VAST: Video Ad Serving Template

VAST is a set of instructions in code, which includes a link to the ad creative and tells the video player how to play it, how long it should last, and more. VAST ads work on the web, across devices, and in-app.

VMAP: Video Multiple Ad Playlist

VMAP is a playlist of VAST ads. This script tells the video player in which order the ads should play (ie preroll, mid-roll, post-roll) and specifies time slots for each of them.

VPAID: Video Player Ad-Serving Interface Definition

VPAID is another ad-serving format that allows JavaScript, hence allowing advertisers to introduce interactive features and track viewability. While VPAID is officially supported for desktop and mobile web, it often runs into issues on mobile web—and is not supported in-app.

Understanding platforms

Speaking of desktop vs. mobile, knowing where your ads will be served is an important first step for publishers. Video ads require high internet speed for deliverability, and mobile’s limited bandwidth can introduce issues. Add in the fact that many video ads layer in their own tracking, impression beacons, and viewability solutions—which all use up bandwidth—and you’ve got a recipe for loading errors.

Choosing an ad server

When it comes to how your ads will be served, you’ve got options. Ad Manager by Google (formerly known as DFP) is a common choice, but there’s also SpringServe, SpotX, and Freewheel, to name a few. The best choice for each publisher depends on ease of use, the revenue model (is it free? does it charge by impression? is the fee laid out in a contract?), and its unique capabilities. Perhaps the most crucial factor is support: if something goes wrong with your ad server, your ads won’t serve and you’ll start losing money right away. The sooner you can get in touch with support and fix the problem, the less money you’ll lose.

Direct vs. programmatic

Direct ad sales involve a publisher’s in-house team working *directly* with clients and agreeing on a contract. With this model, the publisher knows in advance exactly how many impressions they are filling, what the creative looks like, and how much they’re getting paid.
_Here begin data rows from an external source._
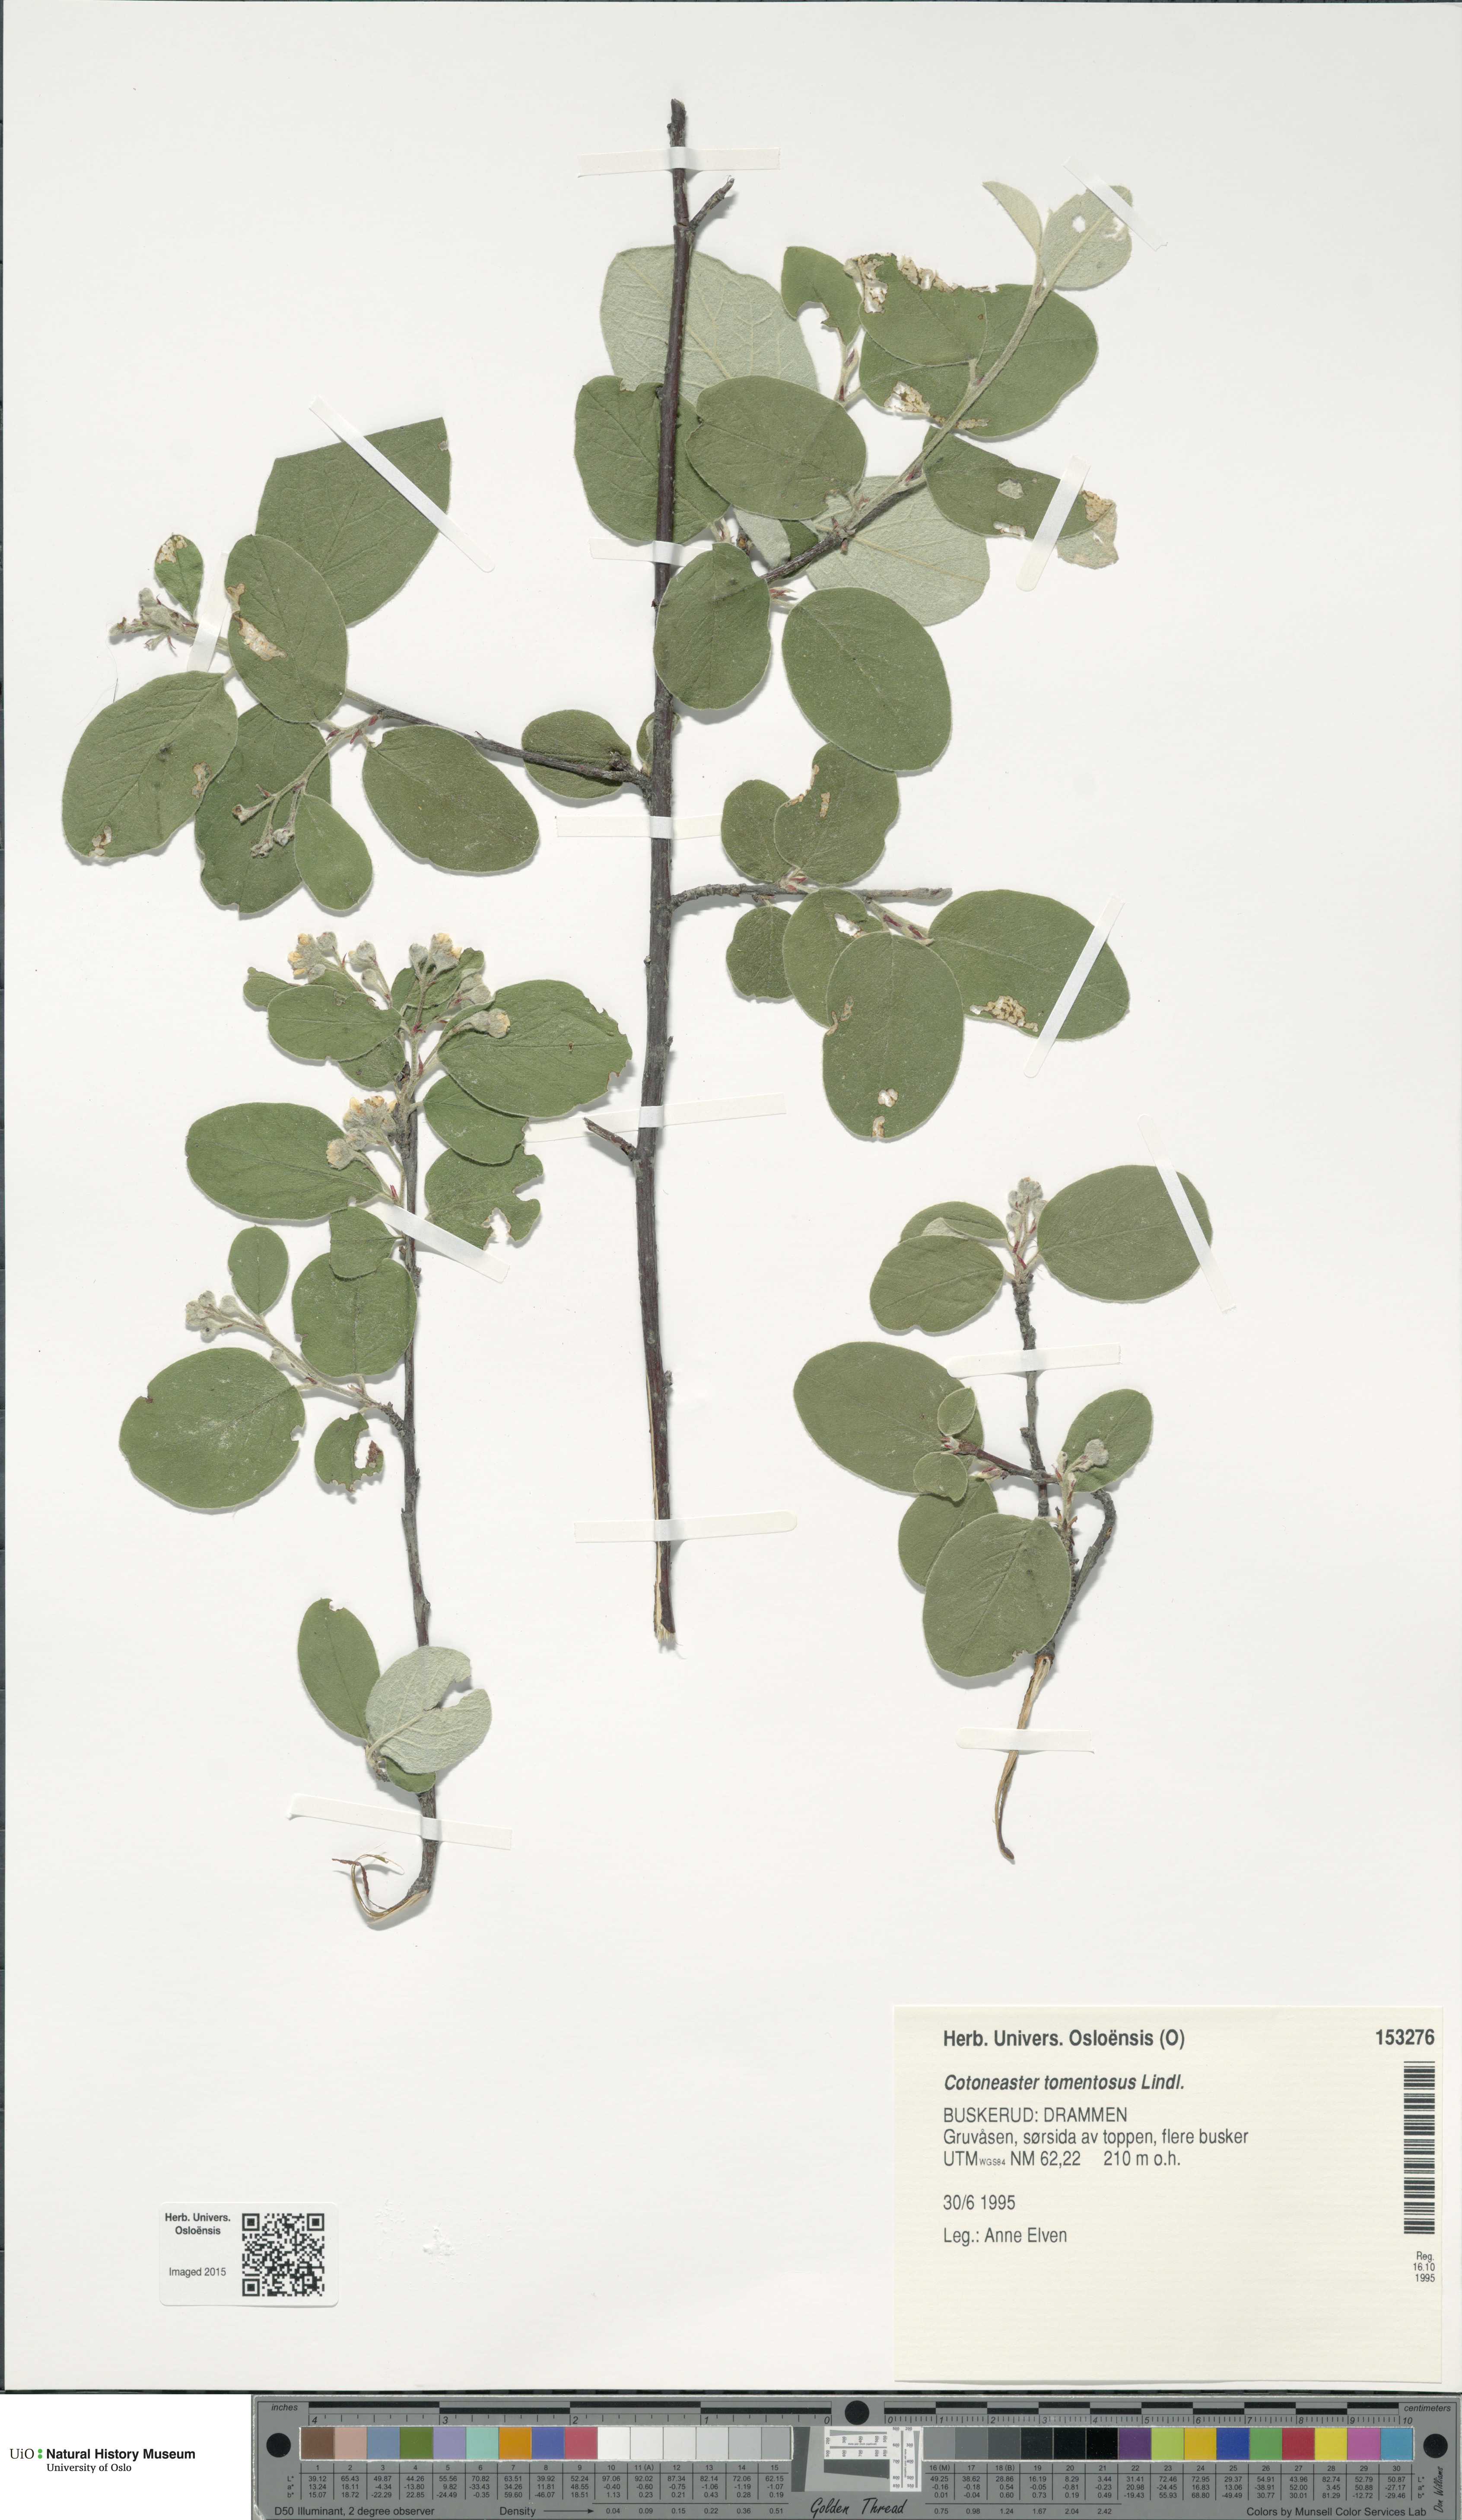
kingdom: Plantae
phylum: Tracheophyta
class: Magnoliopsida
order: Rosales
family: Rosaceae
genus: Cotoneaster
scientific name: Cotoneaster tomentosus
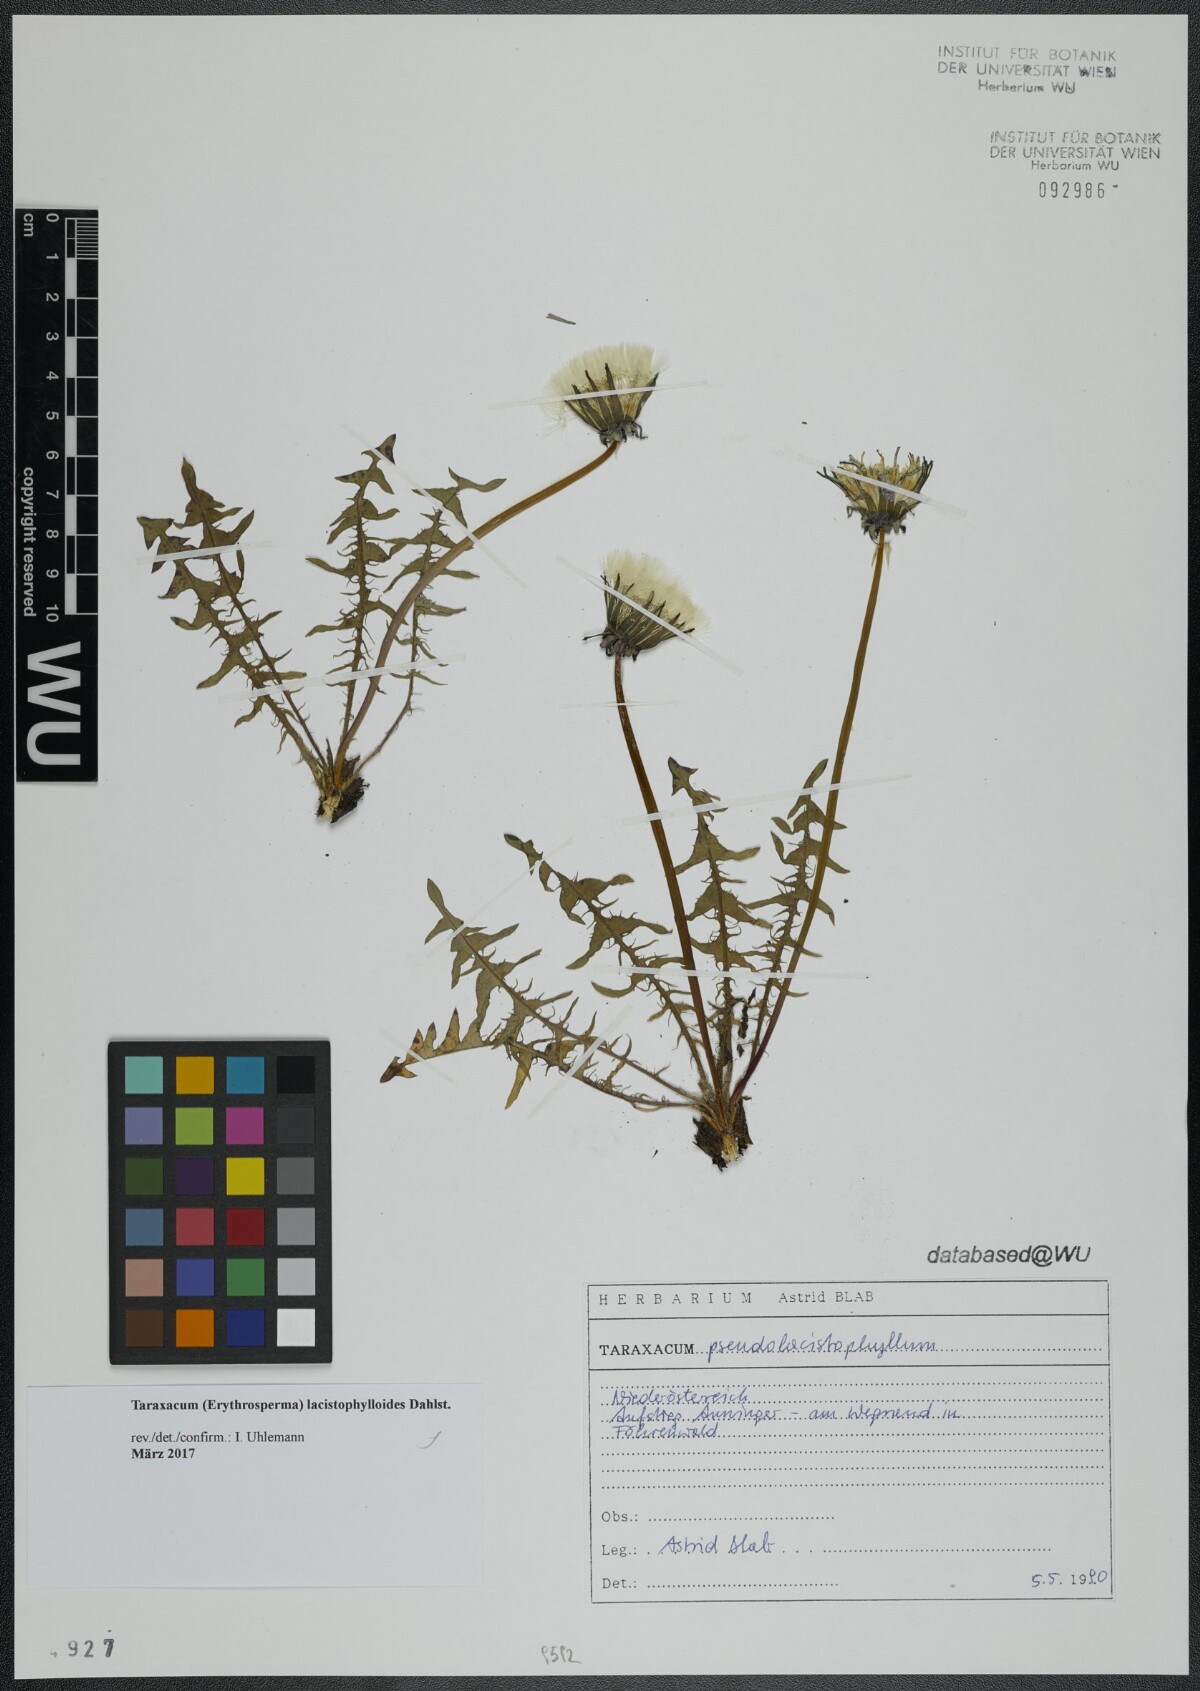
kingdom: Plantae
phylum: Tracheophyta
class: Magnoliopsida
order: Asterales
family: Asteraceae
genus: Taraxacum
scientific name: Taraxacum lacistophylloides
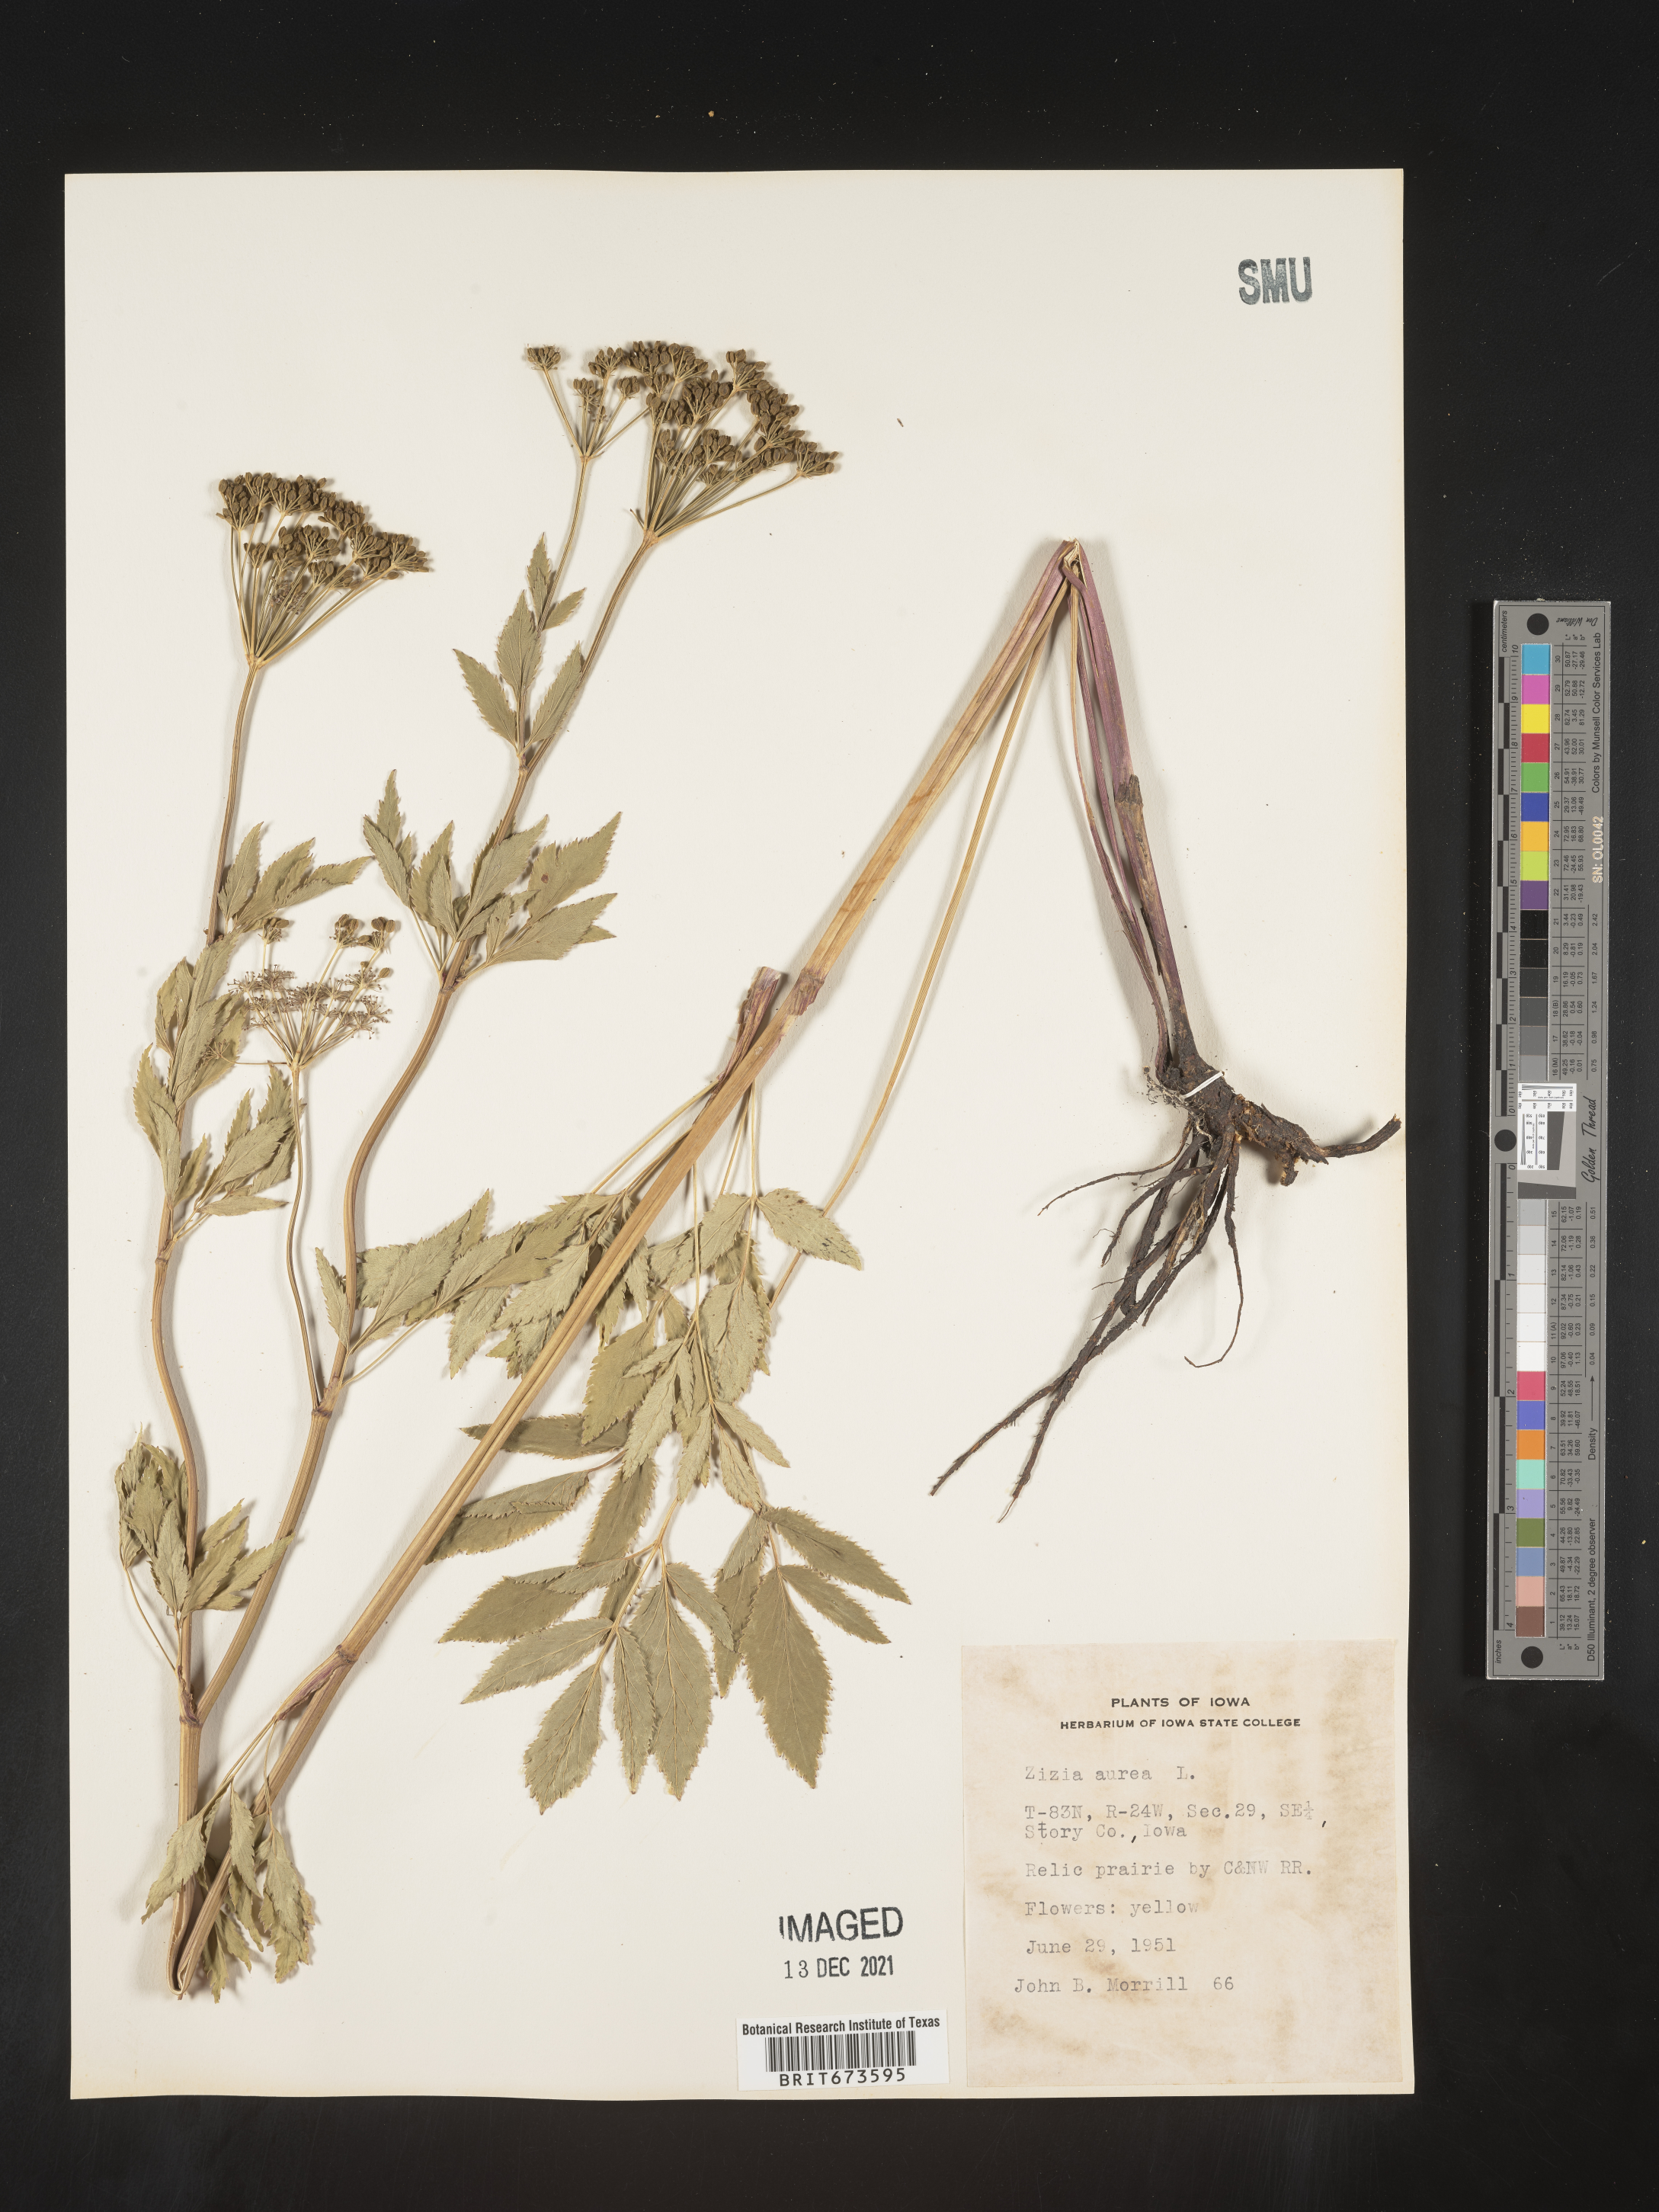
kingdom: Plantae
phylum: Tracheophyta
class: Magnoliopsida
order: Apiales
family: Apiaceae
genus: Zizia
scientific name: Zizia aurea
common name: Golden alexanders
Programmatic advertising is an automated auction where advertisers bid on impressions and the highest bid wins. No internal ad sales team is involved; once the ad server is set up and connected to inventory, the ad operations team takes care of the rest. The downside is that there are no guarantees on fill rate , ad content or quality, or bids.

Most publishers use a combination of both approaches, filling as much inventory as possible with direct sales and making the leftover inventory available via programmatic auction.

Ad blockers vs. Server-Side Ad Insertion (SSAI)

Ad blockers detect VAST and VPAID ads within video content and block them from the viewer, which cuts down on publishers’ revenue. SSAI dynamically stitches ads and content together so they are delivered as a single stream. This solution cuts down on buffering for a better viewer experience, and bypasses ad blockers to help publishers’ bottom lines.